Marginal product of labor (MPL)
Additional output from hiring one more worker: MPL = ΔQ/ΔL. Diminishes as more workers are added.
Diminishing marginal returns
As more variable input is added to a fixed input, MPL eventually falls. Causes the labor demand (VMPL) curve to slope downward.
Shifts in factor demand
Three causes: (1) change in output price, (2) change in supply of other factors, (3) technological change. Example: higher wheat price raises VMPL → more farm workers hired.
Compensating differentials
Wage differences compensating workers for unpleasant, dangerous, or undesirable job characteristics.
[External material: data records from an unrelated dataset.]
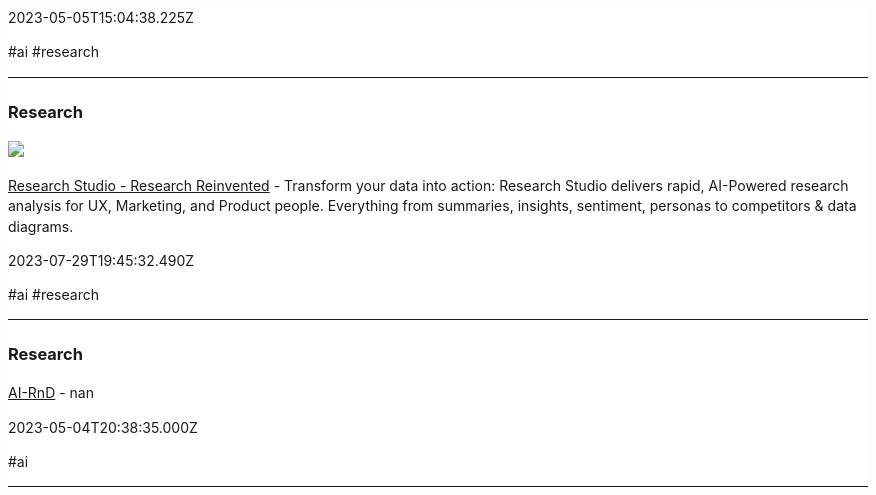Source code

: 2023-05-05T15:04:38.225Z

#ai #research

---

### Research

![](https://framerusercontent.com/images/0oSa8NoaBK5tkhQWuxflenej9iw.png)

[Research Studio - Research Reinvented](https://researchstudio.ai) - Transform your data into action: Research Studio delivers rapid, AI-Powered research analysis for UX, Marketing, and Product people. Everything from summaries, insights, sentiment, personas to competitors & data diagrams.

2023-07-29T19:45:32.490Z

#ai #research

---

### Research

[AI-RnD](https://www.ai-rnd.com) - nan

2023-05-04T20:38:35.000Z

#ai

---
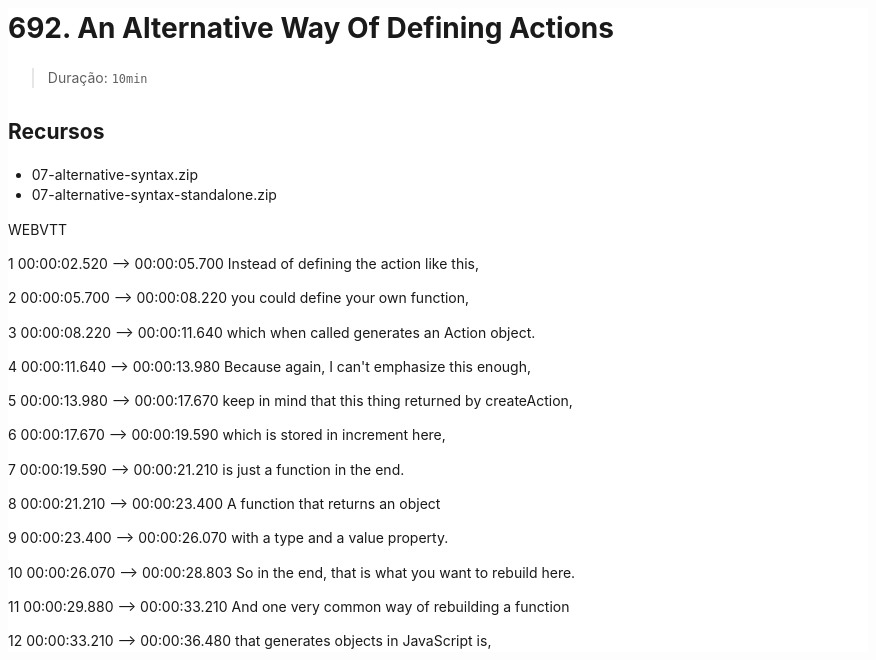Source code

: # 692. An Alternative Way Of Defining Actions

> Duração: `10min`

## Recursos
- 07-alternative-syntax.zip
- 07-alternative-syntax-standalone.zip

WEBVTT

1
00:00:02.520 --> 00:00:05.700
<v Maximilian>Instead of defining the action like this,</v>

2
00:00:05.700 --> 00:00:08.220
you could define your own function,

3
00:00:08.220 --> 00:00:11.640
which when called generates an Action object.

4
00:00:11.640 --> 00:00:13.980
Because again, I can't emphasize this enough,

5
00:00:13.980 --> 00:00:17.670
keep in mind that this thing returned by createAction,

6
00:00:17.670 --> 00:00:19.590
which is stored in increment here,

7
00:00:19.590 --> 00:00:21.210
is just a function in the end.

8
00:00:21.210 --> 00:00:23.400
A function that returns an object

9
00:00:23.400 --> 00:00:26.070
with a type and a value property.

10
00:00:26.070 --> 00:00:28.803
So in the end, that is what you want to rebuild here.

11
00:00:29.880 --> 00:00:33.210
And one very common way of rebuilding a function

12
00:00:33.210 --> 00:00:36.480
that generates objects in JavaScript is,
Example: hazardous-materials truckers earn more than regular truckers.
Monopsony
A labor market with a single dominant employer who can pay workers below their VMPL. Example: large hospital in a small town paying nurses below-competitive wages.
Efficiency wages
Wages set above the market rate to increase worker productivity, reduce turnover, and attract skilled workers. A deliberate employer strategy.
Substitution effect (labor supply)
A wage increase raises the opportunity cost of leisure → workers want to work MORE hours.
Income effect (labor supply)
A wage increase makes workers richer → they buy more leisure (work FEWER hours) because leisure is a normal good.
Backward-bending labor supply curve
At high wages, the income effect dominates the substitution effect, so workers choose to work fewer hours as wages rise further.
Adverse selection (general)
When the less-informed party in a transaction ends up with a disproportionate share of high-risk or low-quality counterparts due to information asymmetry.
Moral hazard
One party changes behavior after a contract is signed in a way that is costly to the other party. Example: insured drivers may drive less carefully. Solved by deductibles.
Screening
Efforts by the less-informed party to gather information about the more-informed party. Example: employer aptitude tests or background checks.
Signaling
Efforts by the more-informed party to credibly reveal information. Example: getting a college degree to signal productivity to potential employers.
Cobb-Douglas production function
Q = K^a × L^b. MPL = bK^a L^(b−1); MPK = aK^(a−1) L^b. Used to calculate marginal products and optimal input levels algebraically.